Ti dico una cosa: se vuoi pace nella mente, non accusare gli altri.
Senza conoscere te stesso, non c’è pace.
La pace sia su colui che segue la Via Retta!
Con ogni minuto, ogni respiro, ogni atomo del nostro corpo, dovremmo ripetere questo mantra: «dedizione, dedizione, dare, dare, amare, amare». Questo è il miglior yoga che ci porterà una pace e una gioia permanenti.
Andiamo avanti in pace, con gli occhi rivolti al cielo, l’unico scopo delle nostre fatiche.
Se non trovi pace dentro di te, non la troverai da nessun’altra parte. Il Fine della vita è raggiungere la Pace, non ottenere potere, nome, fama e ricchezza.
Dimentichiamo che, nonostante le differenze superficiali tra noi, le persone sono uguali nel desiderio fondamentale di pace e felicità.
Conoscere il Sé come l’unica Realtà e tutto il resto come temporaneo e transitorio è libertà, pace e gioia. È tutto molto semplice. Invece di vedere le cose come se fossero immaginate, impara a vederle per come sono. Quando puoi vedere tutto così com’è, vedrai anche te stesso per come sei. È come pulire uno specchio. Lo stesso specchio che ti mostra il mondo com’è, ti mostrerà anche il tuo volto. Il pensiero «io sono» è il panno per lucidare. Usalo.
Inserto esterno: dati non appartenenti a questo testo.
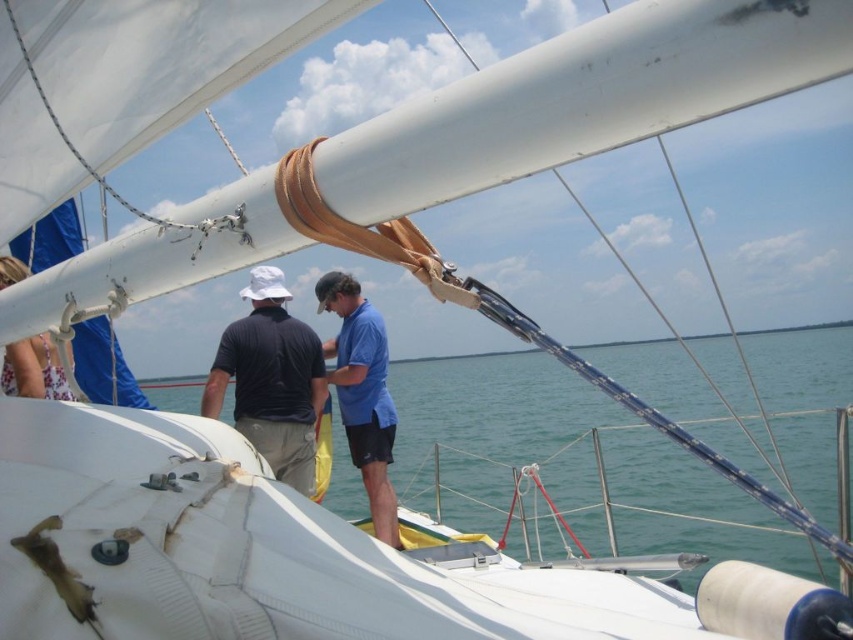
What do you see at coordinates (572, 464) in the screenshot?
I see `blue water at center` at bounding box center [572, 464].

Can you confirm if blue water at center is bigger than matte black shirt at center?

Yes, blue water at center is bigger than matte black shirt at center.

The image size is (853, 640). I want to click on blue water at center, so click(x=572, y=464).

Is blue water at center to the right of blue matte shirt at center from the viewer's perspective?

Correct, you'll find blue water at center to the right of blue matte shirt at center.

The image size is (853, 640). What do you see at coordinates (572, 464) in the screenshot? I see `blue water at center` at bounding box center [572, 464].

What are the coordinates of `blue water at center` in the screenshot? It's located at (572, 464).

Between matte black shirt at center and blue matte shirt at center, which one appears on the right side from the viewer's perspective?

From the viewer's perspective, blue matte shirt at center appears more on the right side.

Is point (303, 388) behind point (341, 276)?

No, (303, 388) is closer to viewer.

You are a GUI agent. You are given a task and a screenshot of the screen. Output one action in this format:
    pyautogui.click(x=<x>, y=<y>)
    Task: Click on the matte black shirt at center
    Image resolution: width=853 pixels, height=640 pixels.
    Given the screenshot: What is the action you would take?
    pyautogui.click(x=271, y=380)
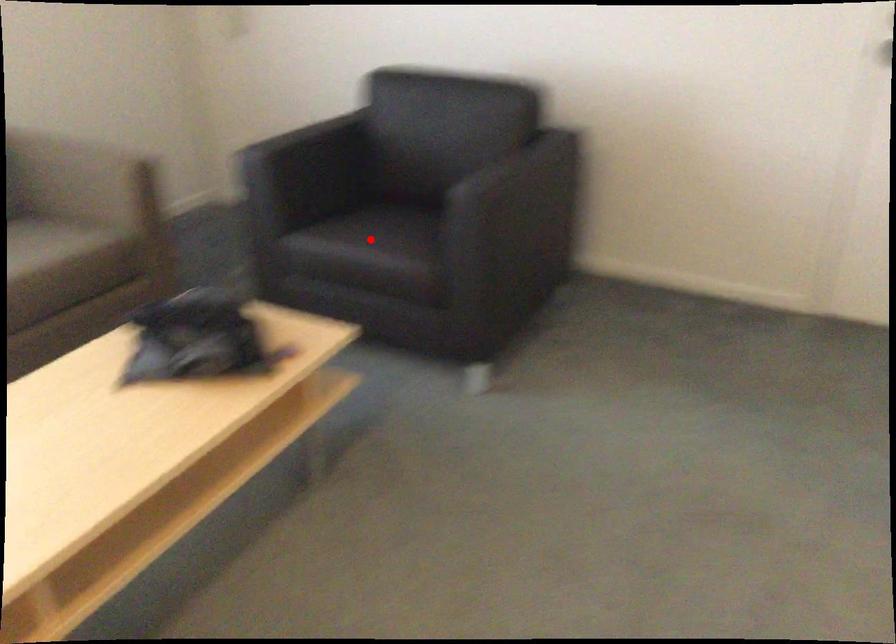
Io sono già morto. La morte fisica non farà alcuna differenza nel mio caso. Sono un essere senza tempo. Sono libero dal desiderio e dalla paura, perché non ricordo il passato né immagino il futuro. Dove non ci sono nomi e forme, come potrebbero esserci desiderio e paura? Con l’assenza di desiderio viene l’eternità. Sono al sicuro, perché ciò che non è non può toccare ciò che è. Ti senti insicuro perché immagini il pericolo. Certo, il tuo corpo, in quanto tale, è complesso e vulnerabile e ha bisogno di protezione. Ma non tu. Quando realizzerai la tua invulnerabile esistenza, sarai in pace.
Sebbene nascita e morte siano fenomeni naturali, tuttavia la morte di una persona cara è dolorosa. Ma devi considerare questo: ciò che è accaduto non può essere annullato. Di conseguenza, si dovrebbe pensare al dovere verso l’anima del defunto, affinché l’anima possa riposare in pace. Se ti lasci turbare, allora l’anima del defunto non potrà essere in pace.
Chiediti se il compimento dell’obiettivo che hai scelto costituirà successo. Che cos’è il successo? Se hai salute e ricchezza, ma hai problemi con tutti (incluso te stesso), la tua vita non è una vita riuscita. L’esistenza diventa inutile se non riesci a trovare felicità. Quando perdi la ricchezza, perdi un po’; quando perdi la salute, perdi qualcosa di più importante; ma quando perdi la pace della mente, perdi il tesoro più alto.